Быть может, тело Инес было подобно самой опере. Ведь искусство в видимой форме показывает то, что мы переживаем в отсутствие человека, как мы вспоминаем о нем, как желаем его…
Из открытого окна на обнаженное тело Инес струились потоки лунного света, как на картинах Энгра или Вермеера, и Габриэль испытал искушение прикрыть сползшей простыней эту целомудренную наготу.
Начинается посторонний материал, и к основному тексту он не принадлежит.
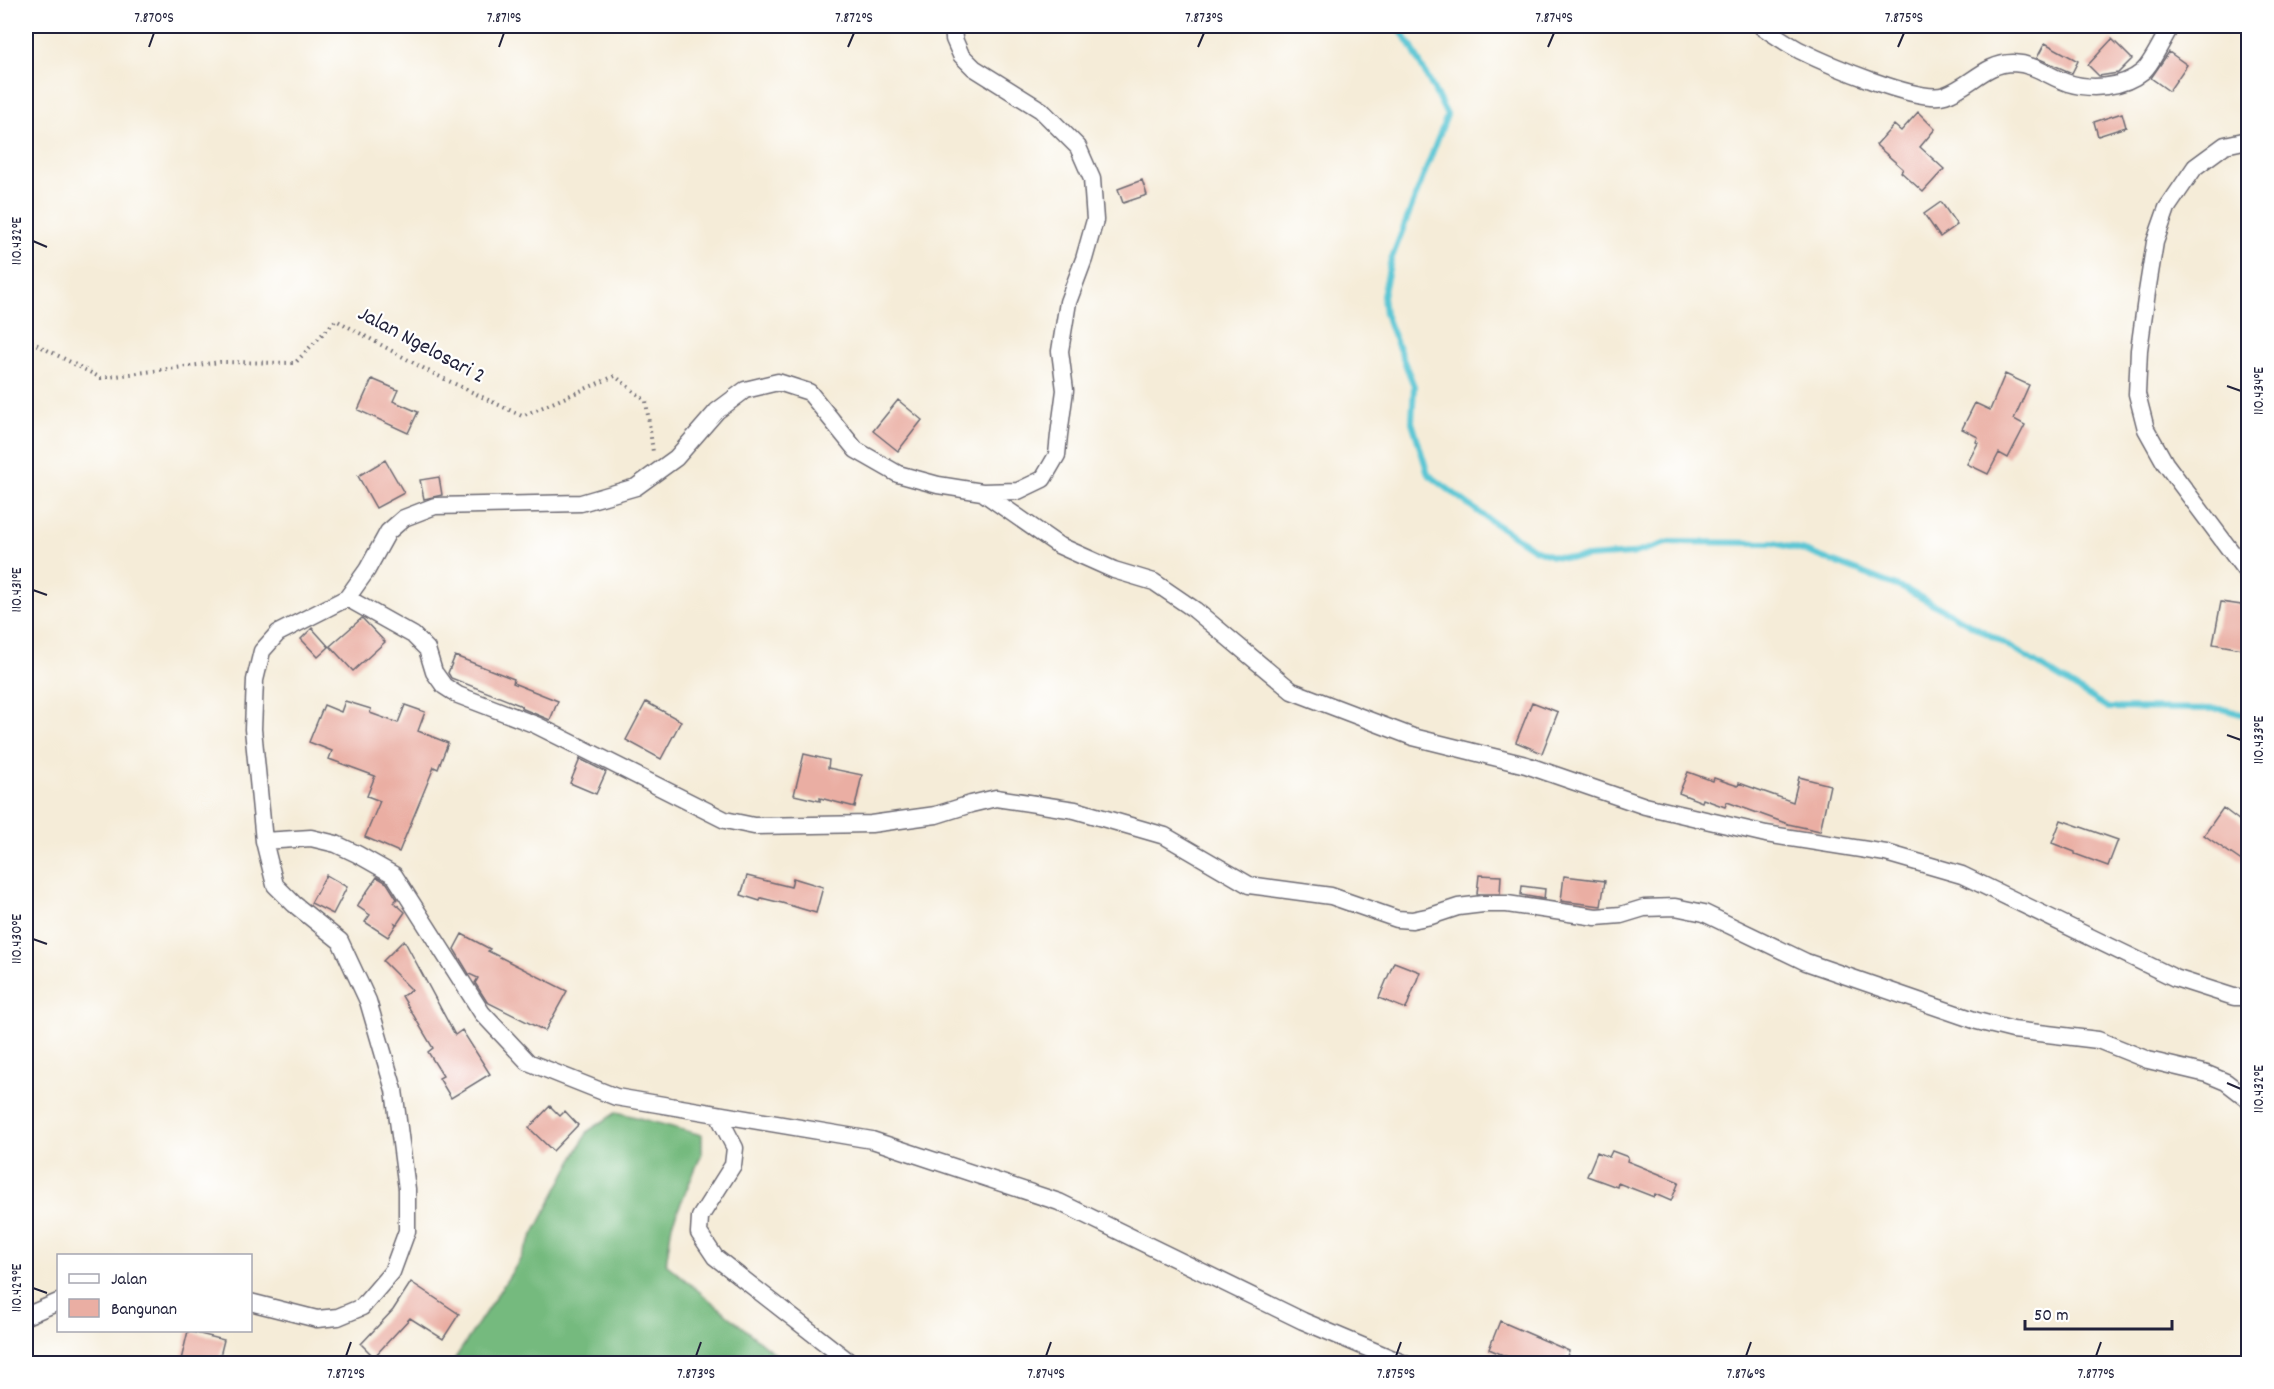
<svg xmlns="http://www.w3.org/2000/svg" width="2274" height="1389" viewBox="0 0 2274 1389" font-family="Dekko,sans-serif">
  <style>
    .forest { fill: #75ba7e; stroke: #4c6e5c; stroke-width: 1.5 }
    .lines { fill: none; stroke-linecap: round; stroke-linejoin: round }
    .stream { stroke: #5bc6d4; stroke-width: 6 }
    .building { fill: #eaaea3 }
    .street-casing { stroke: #6c6972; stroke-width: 19 }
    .path { stroke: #6c6972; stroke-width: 4; stroke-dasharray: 1.5 4.5; stroke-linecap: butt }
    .street { stroke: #fff; stroke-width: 16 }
    .ticks { fill: none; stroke: #22223b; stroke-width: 2 }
    .labels { text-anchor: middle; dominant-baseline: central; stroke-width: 4.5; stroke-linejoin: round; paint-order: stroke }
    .street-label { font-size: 22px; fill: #22223b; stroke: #fff }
    .neatline { fill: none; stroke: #22223b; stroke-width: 2 }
    .ticks-label { font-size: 15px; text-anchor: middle; fill: #22223b }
  </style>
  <rect width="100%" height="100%" fill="#fff"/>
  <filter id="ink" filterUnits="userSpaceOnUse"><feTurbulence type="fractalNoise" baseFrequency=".0167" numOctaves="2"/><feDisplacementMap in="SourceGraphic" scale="12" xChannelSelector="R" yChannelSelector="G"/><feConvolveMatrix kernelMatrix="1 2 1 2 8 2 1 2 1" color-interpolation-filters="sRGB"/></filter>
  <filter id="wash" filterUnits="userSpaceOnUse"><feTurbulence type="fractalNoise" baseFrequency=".008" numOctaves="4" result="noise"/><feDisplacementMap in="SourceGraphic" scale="24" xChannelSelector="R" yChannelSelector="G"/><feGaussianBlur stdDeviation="1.35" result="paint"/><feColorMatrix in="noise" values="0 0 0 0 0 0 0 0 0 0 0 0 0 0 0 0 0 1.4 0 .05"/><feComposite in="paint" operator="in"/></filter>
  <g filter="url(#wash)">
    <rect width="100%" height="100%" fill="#f5ecd8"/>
    <path class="forest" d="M617,1112l85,23v18l-30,71 -6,40 120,99h-334l66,-100 70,-132z"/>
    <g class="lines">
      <path class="stream" d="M1397,26l13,18 37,71 -56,145 -8,36 2,18 29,72 -2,36 16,52 60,45 46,30 18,7 20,2 60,-4 38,-12 104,1 34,9 99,38 92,50 109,68 115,1 25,7"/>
    </g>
    <g id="blocks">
      <path class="building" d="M2112,39l20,20 -14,14 -19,3 -11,-11z
        M2045,43l33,18 -6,12 -35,-15z
        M2169,52l18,13 -18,26 -18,-13z
        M1918,112l17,17 -15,18 24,22 -21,23 -22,-20 2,-3 -27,-24 18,-20 7,6z
        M2122,113l4,14 -28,9 -4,-14z
        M1142,180l5,15 -24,8 -5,-14z
        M1941,202l16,23 -17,12 -16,-23z
        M2005,374l24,11 -15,34 11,6 -17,33 -9,-5 -11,21 -21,-10 11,-21 -2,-1 2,-5 -16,-8 13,-26 15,7z
        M372,379l26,11 -5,11 25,11 -10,21 -50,-23z
        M898,400l24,20 -24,31 -25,-20z
        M385,460l19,33 -28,15 -18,-32z
        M439,477l3,18 -18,4 -4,-19z
        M2221,602l27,4v44l-35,-6z
        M362,618l23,24 -32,29 -23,-25z
        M312,628l17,19 -11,10 -17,-18z
        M455,656l59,23 -1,4 45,18 -8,19 -29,-12 1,-2 -71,-28 -3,-5z
        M345,701l26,8 -1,4 28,10 7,-18 20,7 -7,19 30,12 -10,26 -4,-2 -35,85 -34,-15 15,-36 -13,-5 8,-20 -46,-17 3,-8 -23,-9 15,-37 17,7z
        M646,702l35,19 -20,38 -35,-19z
        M1532,702l26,10 -16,41 -26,-11z
        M804,754l25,6 -1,8 34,7 -7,32 -35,-9v3l-26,-6z
        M580,759l26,13 -10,22 -26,-11z
        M1688,772l25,9 1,-3 24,8 1,-3 54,19 6,-25 31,8 -10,46 -32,-7 -61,-22 -2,5 -22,-8 -1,3 -23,-9z
        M2223,808l25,19v26l-5,9 -39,-27z
        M2061,820l57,20 -10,26 -33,-12v-2l-23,-9z
        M326,875l21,12 -14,27 -22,-11z
        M1479,875l22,1 -1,18h-23z
        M747,876l44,11 2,-9 30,9 -7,26 -34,-10 -21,-5 -1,3 -19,-6z
        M1564,876l41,5 -4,25 -40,-5z
        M377,877l10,6 10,16 -3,3 11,10 -8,12 -2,-1 1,2 -8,12 -23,-15 5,-7 -13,-9z
        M1522,886l23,3 -1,10 -23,-4z
        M462,934l28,15 -2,2 79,40 -22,40 -58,-29 -12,-19 3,-5 -9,-4 -15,-25z
        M404,940l51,95 7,-5 28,44 -39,24 -12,-20 4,-2 -15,-24 5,-4 -31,-52 10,-6 -29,-29z
        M1394,962l26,10 -14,37 -27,-11z
        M550,1106l10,10 5,-5 13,14 -25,26 -24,-23z
        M1612,1151l16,6 -1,4 52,21 -8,19 -16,-7 -1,3 -36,-14 -1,4 -30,-11 10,-24 12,5z
        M411,1282l48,32 -16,25 -33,-21 -36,39 -13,-13 32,-34z
        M1500,1321l69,30 -5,13h-12l-12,-6 -2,6h-30l2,-6 -21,-9z
        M188,1331l36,9 -6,24h-38z"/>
    </g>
  </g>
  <g filter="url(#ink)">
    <use href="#blocks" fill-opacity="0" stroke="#6c6972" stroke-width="1.5"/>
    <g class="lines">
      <g class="street-casing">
        <path id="street" d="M1761,26c12,8 25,17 38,24 26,13 120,54 146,45 26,-9 40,-32 68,-32 23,1 36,14 55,20 23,7 55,5 74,-11 10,-8 21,-34 29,-46
          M2248,140l-23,5 -30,22 -28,41 -12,34 -8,50 -8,58 -2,44 9,35 19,34 83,111
          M982,492l76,53 56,25 40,12 41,28 97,81 121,46 113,28 119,41 121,28 120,19 76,22 213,103 59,19h14
          M347,598l66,37 14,14 7,23 10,14 14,9 78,30 189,95 29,6 117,-2 65,-9 35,-11 25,-6 79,12 90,26 84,49 82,11 66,23 15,1 19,-4 27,-9 25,-3h24l89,13 25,-2 23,-7 31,-1 29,6 102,49 171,59 36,9 85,10 50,20 59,14 19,8 22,17
          M264,841l47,-3 25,6 21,10 37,21 88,138 46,49 88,35 256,43 187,62 244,119 102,43
          M718,1115l17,33 -2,17 -33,52 -1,16 16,24 137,107
          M250,1302l67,17 21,-2 24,-10 30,-35 15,-41v-42l-13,-99 -26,-89 -28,-60 -46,-37 -19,-19 -11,-44 -11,-112 2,-49 7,-29 16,-18 69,-35 20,-28 21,-38 16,-14 31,-12 146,-3 55,-16 40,-29 41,-47 28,-21 33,-8 31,10 47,58 42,24 40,11 44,7 36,-1 25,-12 14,-24 2,-20 6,-45 -5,-39 8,-49 16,-43 11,-39 -3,-41 -14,-32 -37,-37 -67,-42 -13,-13 -7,-16 -1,-13
          M26,1316l32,-14"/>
      </g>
      <path class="path" d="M26,339l75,39 119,-16 75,1 41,-43 96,53 90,43 93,-40 31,25 7,51"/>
      <use href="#street" class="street"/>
    </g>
  </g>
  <path class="ticks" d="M149,47l5,-14M499,47l5,-14M848,47l6,-14M1198,47l6,-14M1548,47l6,-14M1898,47l6,-14M33,241l14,6M2227,386l14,5M33,590l14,5M2227,735l14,5M33,939l14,5M2227,1083l14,6M33,1288l14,5M346,1356l5,-14M696,1356l5,-14M1046,1356l5,-14M1396,1356l5,-14M1746,1356l5,-14M2096,1356l5,-14"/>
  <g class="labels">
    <g class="street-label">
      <text transform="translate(421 346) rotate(28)">Jalan Ngelosari 2</text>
    </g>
  </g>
  <rect width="2274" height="1389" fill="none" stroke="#fff" stroke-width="66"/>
  <rect x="57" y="1254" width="195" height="78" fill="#ffffff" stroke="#a7a7b1" stroke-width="1.5"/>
  <rect x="69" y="1274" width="30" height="9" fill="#ffffff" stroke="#a7a7b1" stroke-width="1.5"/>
  <text x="111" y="1284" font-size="18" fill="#22223b">Jalan</text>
  <rect x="69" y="1299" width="30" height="18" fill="#eaaea3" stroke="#a7a7b1" stroke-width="1.5"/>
  <text x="111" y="1314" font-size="18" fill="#22223b">Bangunan</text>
  <path d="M2025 1320v9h147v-9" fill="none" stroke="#22223b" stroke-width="3"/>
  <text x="2034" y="1320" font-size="18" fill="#22223b" stroke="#ffffff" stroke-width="4.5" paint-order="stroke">50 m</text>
  <rect x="33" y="33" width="2208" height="1323" class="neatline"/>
  <g class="ticks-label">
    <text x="154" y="22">7.870°S</text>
    <text x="504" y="22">7.871°S</text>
    <text x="854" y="22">7.872°S</text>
    <text x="1204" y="22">7.873°S</text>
    <text x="1554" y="22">7.874°S</text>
    <text x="1904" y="22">7.875°S</text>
    <text transform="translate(16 241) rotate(-90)" y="5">110.432°E</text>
    <text transform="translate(2258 391) rotate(-90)" y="5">110.434°E</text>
    <text transform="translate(16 590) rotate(-90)" y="5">110.431°E</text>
    <text transform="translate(2258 740) rotate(-90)" y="5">110.433°E</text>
    <text transform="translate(16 939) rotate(-90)" y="5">110.430°E</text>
    <text transform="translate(2258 1089) rotate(-90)" y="5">110.432°E</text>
    <text transform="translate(16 1288) rotate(-90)" y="5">110.429°E</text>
    <text x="346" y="1378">7.872°S</text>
    <text x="696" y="1378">7.873°S</text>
    <text x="1046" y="1378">7.874°S</text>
    <text x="1396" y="1378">7.875°S</text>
    <text x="1746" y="1378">7.876°S</text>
    <text x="2096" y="1378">7.877°S</text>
  </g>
</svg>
Он поборол соблазн, ведь завтра, во время репетиции, наготу женщины скроют покровы музыки, ибо музыка будет исполнять свою всегдашнюю миссию – утаивать нечто от взгляда, чтобы дать волю воображению.
Неужели музыка лишала не только силы зрения, но и дара речи?
Была ли музыка великой мистификацией, ниспосланной нам небом, или подлинным олицетворением нашего стыда и страхов, высшей сублимацией – далеко за пределами смерти – всех проявлений нашей бренной природы: тело, слова, литература, живопись; лишь музыка абстрактна, свободна от видимых уз, сковывающих наше убогое бренное существование.
Габриэль смотрел, как спит Инес. Он так жаждал этой любви, канувшей в небытие на долгих девять лет и таившейся в его подсознании. Любви столь страстной из-за своей непредсказуемости. Габриэлю расхотелось накрыть Инес простыней, он понимал, что сейчас стыдливость была бы сродни предательству. Однажды, очень скоро, на следующей неделе, Маргарита падет жертвой страсти, обольщенная Фаустом при хитроумном пособничестве великого искусителя Мефистофеля; в своей интерпретации Берлиоза Атлан-Феррара мечтал, что когда сонм ангелов спасет героиню из ада, она вознесется на небеса обнаженной, и эта очистительная и вызывающая нагота станет искуплением ее грехов: я грешила, наслаждалась, страдала, получила прощение, но не отказываюсь от радостей плоти, от своего женского права получать удовлетворение от соития, это не грех, и вы, ангелы, это знаете, вы несете меня в рай против своей воли, ибо вынуждены допустить и смириться с тем чувственным наслаждением, которое я испытала в объятиях любовника; мое тело и мое наслаждение одержали победу и над дьявольскими ухищрениями Мефистофеля, и над низменной плотской страстью Фауста: оргазм женщины нанес поражение обоим мужчинам, и блаженство мое в соитии дает им шанс получить отпущение грехов…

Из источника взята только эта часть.